Second, a minimum wage increase lowers our overall standard of living. Consider the fact that those who were making 70 cents an hour more than minimum wage are making nothing but minimum wage today. Consider who actually makes minimum wage: teenagers and part-timers. Less than one percent of wage earners work for minimum wage, and only one in five workers earning the federal minimum lives in families below the poverty line. Sixty percent of minimum wage earners work part time. Consider the entities that employ workers for minimum wage: restaurants and department stores. To pay its workers, the price of its goods has to rise. The cost-of-living goes up, and I would argue, disproportionately affects the working class more, as their wages will be the last to follow the correlated inflation of the price for goods and services.
Each state has its own associated cost of living and issues concerning employment. Why each state is not given the right to set its minimum wage – below that of the federal government’s – is beyond me. Trust me when I say that ten dollars goes a lot further in rural Texas than it does in Arlington, Virginia. This kind of deregulation would require support for state autonomy, though, an idea considered archaic and adverse to the change this nation most recently elected into office.

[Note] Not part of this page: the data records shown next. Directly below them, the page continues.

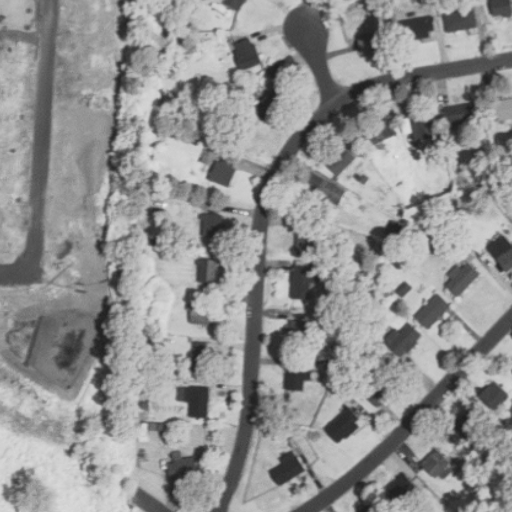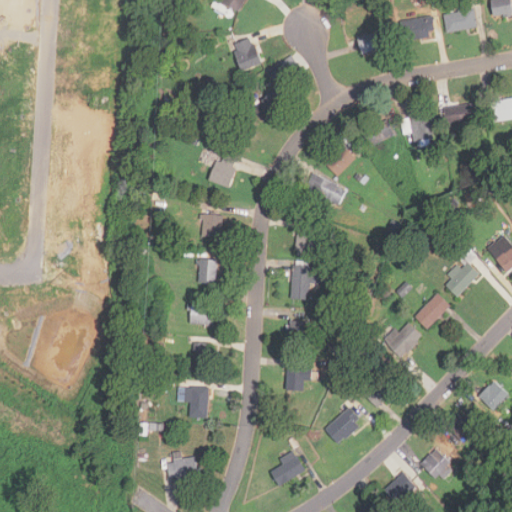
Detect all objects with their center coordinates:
building: (234, 3)
building: (235, 3)
building: (502, 7)
building: (502, 7)
building: (461, 18)
building: (460, 20)
building: (415, 28)
building: (419, 28)
building: (371, 42)
building: (370, 43)
building: (247, 53)
building: (248, 54)
road: (320, 65)
building: (279, 72)
building: (279, 83)
building: (271, 104)
building: (499, 109)
building: (501, 109)
building: (461, 114)
building: (462, 115)
building: (419, 127)
building: (422, 127)
building: (383, 131)
building: (378, 132)
road: (42, 152)
building: (341, 160)
building: (340, 161)
building: (224, 170)
building: (327, 189)
building: (323, 191)
road: (265, 206)
building: (213, 225)
building: (211, 226)
building: (307, 238)
building: (308, 242)
building: (503, 252)
building: (503, 252)
building: (207, 271)
building: (208, 271)
building: (463, 274)
building: (462, 278)
building: (301, 280)
building: (304, 280)
building: (432, 310)
building: (433, 310)
building: (202, 314)
building: (203, 314)
building: (301, 331)
building: (300, 333)
building: (403, 339)
building: (202, 358)
building: (202, 358)
building: (298, 377)
building: (298, 377)
building: (383, 388)
building: (379, 392)
building: (494, 395)
building: (494, 395)
building: (196, 400)
building: (198, 401)
road: (411, 420)
building: (343, 424)
building: (466, 425)
building: (344, 426)
building: (463, 427)
building: (436, 462)
building: (182, 466)
building: (438, 466)
building: (183, 467)
building: (288, 468)
building: (289, 468)
building: (400, 487)
building: (401, 487)
road: (150, 502)
building: (370, 508)
building: (371, 508)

Share on FacebookI love this correlation on paper. I find myself arguing with many people on how the mimimum wage is bad for employment. But, after reading the above I thought of something else. I guess that I could be totally off base here, mainly because I dont work in HR and I’ve never hired or fired anyone, but here it goes. Could it be that employers base skilled workers’ salaries off of the mimimum wage? Obviously there is a correlation because(in retail) there isn’t much of a gap between salary and hourly pay. I think many employers base wages off of the minimum wage. It seems as if the minimum wage is doing a job that it wasnt intended to do and not the job it was created for. What do you think?
Well, since the Federal(private banks) Reserve can print money out of thin air to support our fiat monetary system delflation should occur at some point…?
Inflation is what I was talking about due to the printing of money at such an incredible pace. For some reason I want to believe that the printing of more money and the rise in the min. wage(which will mean the raised prices of goods and services) wouldnt create an inflation problem. I still believe both are a bad idea but it seems that if both rise at the same rate, which they should, I dont see how inflation would occur.